Thursday, January 28, 2016

Diagnosis #3.

There are just some days where you need to get everything out.

It's one of those days. Today is Diagnosis Day, the day that I first felt my world shatter into pieces. The first time I screamed and raged against God for doing this to my baby, to my family. The first time I felt so completely broken that I couldn't see beyond the death of my child.

It's also Eleanor's six month birthday. My rainbow baby.

I remember the anguish. The feeling of my heart being ripped out from my chest.

This balance, between extreme happiness and extreme pain, is so difficult to walk sometimes. I sobbed this morning, after my babies left for daycare. Because while I'm celebrating my daughter's half-birthday, I'm also mourning the day we found out our little boy would die.
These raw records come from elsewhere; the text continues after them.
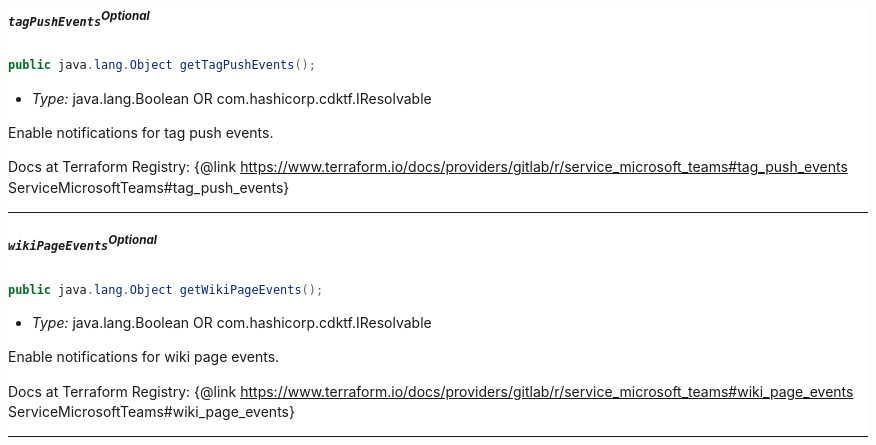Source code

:
##### `tagPushEvents`<sup>Optional</sup> <a name="tagPushEvents" id="@cdktf/provider-gitlab.serviceMicrosoftTeams.ServiceMicrosoftTeamsConfig.property.tagPushEvents"></a>

```java
public java.lang.Object getTagPushEvents();
```

- *Type:* java.lang.Boolean OR com.hashicorp.cdktf.IResolvable

Enable notifications for tag push events.

Docs at Terraform Registry: {@link https://www.terraform.io/docs/providers/gitlab/r/service_microsoft_teams#tag_push_events ServiceMicrosoftTeams#tag_push_events}

---

##### `wikiPageEvents`<sup>Optional</sup> <a name="wikiPageEvents" id="@cdktf/provider-gitlab.serviceMicrosoftTeams.ServiceMicrosoftTeamsConfig.property.wikiPageEvents"></a>

```java
public java.lang.Object getWikiPageEvents();
```

- *Type:* java.lang.Boolean OR com.hashicorp.cdktf.IResolvable

Enable notifications for wiki page events.

Docs at Terraform Registry: {@link https://www.terraform.io/docs/providers/gitlab/r/service_microsoft_teams#wiki_page_events ServiceMicrosoftTeams#wiki_page_events}

---



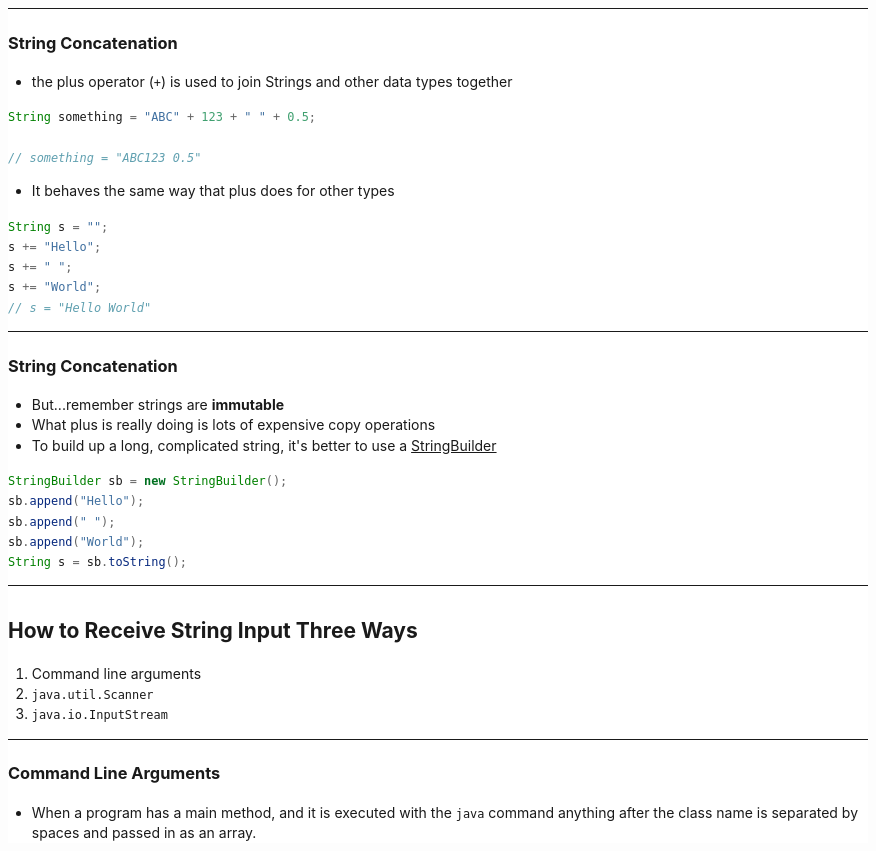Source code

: ----

### String Concatenation

- the plus operator (`+`) is used to join Strings and other
  data types together

```java
String something = "ABC" + 123 + " " + 0.5;

// something = "ABC123 0.5"
```  

- It behaves the same way that plus does for other types

```java
String s = "";
s += "Hello";
s += " ";
s += "World";
// s = "Hello World"
```

----

### String Concatenation

- But...remember strings are **immutable**
- What plus is really doing is lots of expensive copy operations
- To build up a long, complicated string, it's better to use a [StringBuilder](https://docs.oracle.com/en/java/javase/17/docs/api/java.base/java/lang/StringBuilder.html)

```java
StringBuilder sb = new StringBuilder();
sb.append("Hello");
sb.append(" ");
sb.append("World");
String s = sb.toString();
```

---

## How to Receive String Input Three Ways

1. Command line arguments
2. `java.util.Scanner`
3. `java.io.InputStream`

----

### Command Line Arguments

- When a program has a main method,
  and it is executed with the `java` command
  anything after the class name is separated
  by spaces and passed in as an array.
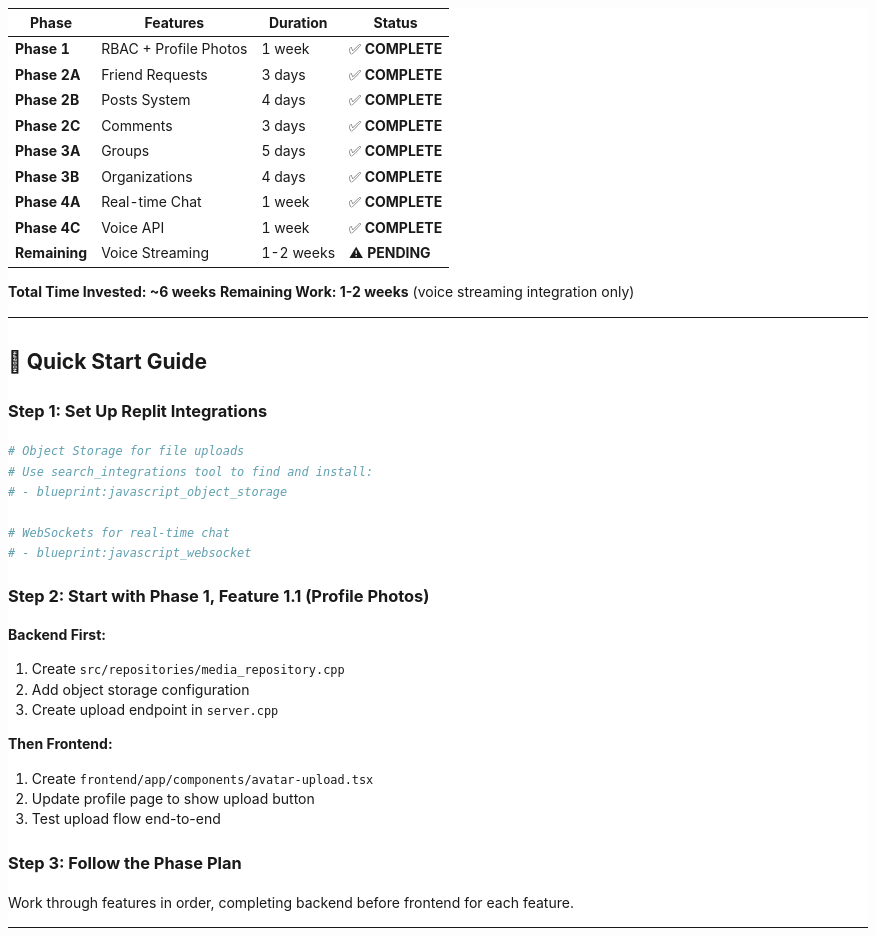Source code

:| Phase | Features | Duration | Status |
|-------|----------|----------|--------|
| **Phase 1** | RBAC + Profile Photos | 1 week | ✅ **COMPLETE** |
| **Phase 2A** | Friend Requests | 3 days | ✅ **COMPLETE** |
| **Phase 2B** | Posts System | 4 days | ✅ **COMPLETE** |
| **Phase 2C** | Comments | 3 days | ✅ **COMPLETE** |
| **Phase 3A** | Groups | 5 days | ✅ **COMPLETE** |
| **Phase 3B** | Organizations | 4 days | ✅ **COMPLETE** |
| **Phase 4A** | Real-time Chat | 1 week | ✅ **COMPLETE** |
| **Phase 4C** | Voice API | 1 week | ✅ **COMPLETE** |
| **Remaining** | Voice Streaming | 1-2 weeks | ⚠️ **PENDING** |

**Total Time Invested: ~6 weeks** 
**Remaining Work: 1-2 weeks** (voice streaming integration only)

---

## 🚀 Quick Start Guide

### Step 1: Set Up Replit Integrations
```bash
# Object Storage for file uploads
# Use search_integrations tool to find and install:
# - blueprint:javascript_object_storage

# WebSockets for real-time chat
# - blueprint:javascript_websocket
```

### Step 2: Start with Phase 1, Feature 1.1 (Profile Photos)

**Backend First:**
1. Create `src/repositories/media_repository.cpp`
2. Add object storage configuration
3. Create upload endpoint in `server.cpp`

**Then Frontend:**
1. Create `frontend/app/components/avatar-upload.tsx`
2. Update profile page to show upload button
3. Test upload flow end-to-end

### Step 3: Follow the Phase Plan
Work through features in order, completing backend before frontend for each feature.

---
I hate this club. I wish I had a silly little two year old to chase around, who pokes at both of his sisters and whips off his diaper at a moment's notice.

It feels like reality shifted that day, it feels like the day that everything in life really started to go wrong. Our blessed life took the wrong path, and it led to disease and loss and heartbreak.

I'm just heartbroken still, I guess. I don't think I'll recover. I don't think that I'm meant to recover from this at all. I think that the joy that I feel exists in the whole pieces that are left - the cracks are there to remind me to embrace the joy and the love.

I'm still angry with God. I don't even know if He exists anymore. Sometimes, I feel like I can see his presense in life.. but then I feel that ache. The hoarseness in my throat from screaming in agony and denial, the ache in my pregnant knees as I knelt in a chapel and begged God to spare her life and just let her PLEASE WAKE UP, the betrayal that I felt when another diagnosis came on my son's birth/death date.

I feel like it's all connected, in a macabre fashion. I don't know - I'll never know. I just need to get it out. I need to cry and look at my life in the reflection of my tears and remember that, no matter what, we've been blessed.